In the 1960s, the facility was called the Malcolm X Center. On Sept. 3, 1977, a group of citizens overwhelmingly voted to change the name to the People’s Center.
This fall the center will have a new indoor swimming pool in addition to its apostrophe.
While both peoples and people’s are grammatically correct, they have different meanings. Peoples Park suggests a park that represents many peoples. People’s Park is a park that belongs to The People.
“This is the sort of thing that will keep copy editors up at night,” Thompson said.
WHY APOSTROPHES MATTER
Indicating possession is what a good apostrophe does. John’s house belongs to him, whereas Johns House might be named after Mr. Johns.
But sometimes it’s hard to tell when a possessive apostrophe is needed.
All correct: Driver’s license, Alzheimer’s disease and Hudson’s Bay Co.
Tacoma Farmers Market is also correct no matter how badly you want to add an apostrophe. And Starbucks treats punctuation like yesterday’s drip.
Even longtime Northwesterners can mistakenly make words possessive when they’re not. The apparel giant Nordstrom doesn’t call itself Nordstrom’s, for instance.
Sometimes folks can get lackadaisical about using apostrophes.
Auburn has a River’s Edge apartment complex while Orting has a Rivers Edge Church. They can punctuate as they please: Freedom of speech and freedom of religion are both guaranteed by the First Amendment.
Some apostrophes, or the lack thereof, are confounding. Is Puyallup hot tub dealer Aqua Rec’s an attempt at a plural, or is Mr. Aqua Rec in possession of a vast jetted tub empire?
Meanwhile, Tacoma waterfront eatery C.I. Shenanigans has lost an apostrophe in its corporate name – though not on the sign of its Ruston Way building – if indeed the restaurant was named for a Mr. or Miss Shenanigan.
The apostrophe’s other job is joining two words, like a grammatical glue. Thus “it is” becomes it’s.
And there’s a world of difference between its and it’s.
“Acme Refuse knows its garbage” has a completely different meaning from “Acme Refuse knows it’s garbage.”
Sometimes a contraction just helps sentences flow easier. Many a jokester has turned Olympia Beer’s “It’s the water” slogan to “It is water.”
Because they are pronounced identically, “it’s” and “its” can confuse harried writers. Even a professional one working for a newspaper with editors who set unrealistic deadlines for him.
Incorrect contractions abound in conversation. But you won’t see a reporter write “ain’t” in the newspaper.
Except maybe just then.
THE SCIENCE (FICTION) OF NAMES
In addition to its decision on People’s Park, the Metro Parks board gave “Ryan’s Park” an apostrophe. It’s named after Ryan Alan Hade.

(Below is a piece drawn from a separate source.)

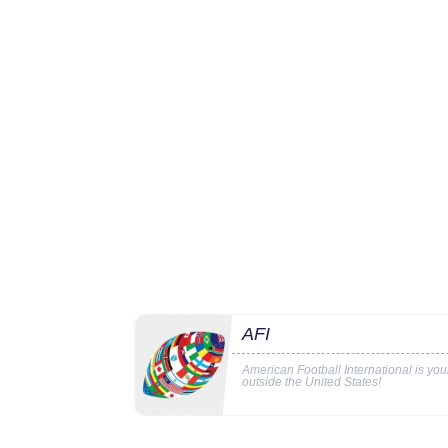
AFI
American Football International is yo
outside the United States!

But the board officially named “Cummings Park” without an apostrophe. Which is good, seeing how it was named after the Cummings — not Cumming — family.

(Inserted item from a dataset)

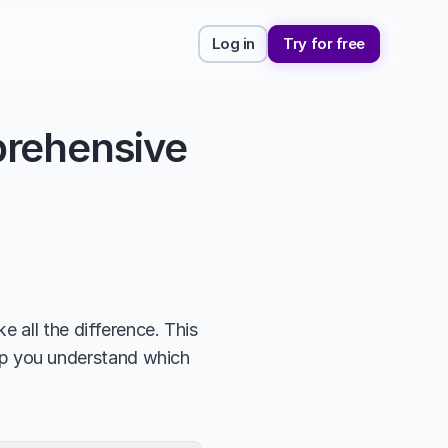
Log in
Try for free
rehensive 
 all the difference. This 
elp you understand which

A still to be named addition to Point Defiance Park is in Tacoma’s future. The 11-acre former Asarco slag heap turned green peninsula will need a moniker. The naming process will start sometime this year, Thompson said.

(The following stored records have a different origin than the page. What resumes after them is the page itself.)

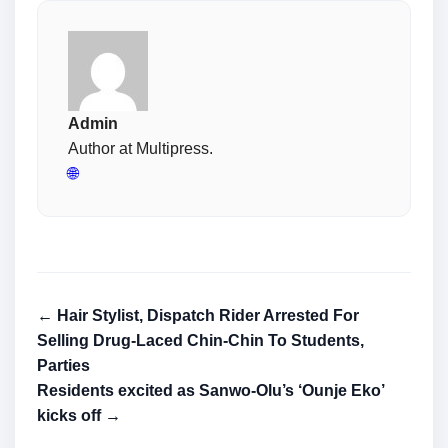
Admin
Author at Multipress.
🌐
← Hair Stylist, Dispatch Rider Arrested For
Selling Drug-Laced Chin-Chin To Students,
Parties
Residents excited as Sanwo-Olu’s ‘Ounje Eko’
kicks off →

There’s been a yearslong movement to name it after Tacoma science fiction writer Frank Herbert, author of “Dune.”
Dune Heap has a nice ring to it.
While Metro Parks will continue to establish the official names for its parks, Thompson is OK with the public calling them whatever it likes.
“The copy editors at Metro Parks can live with it,” he said.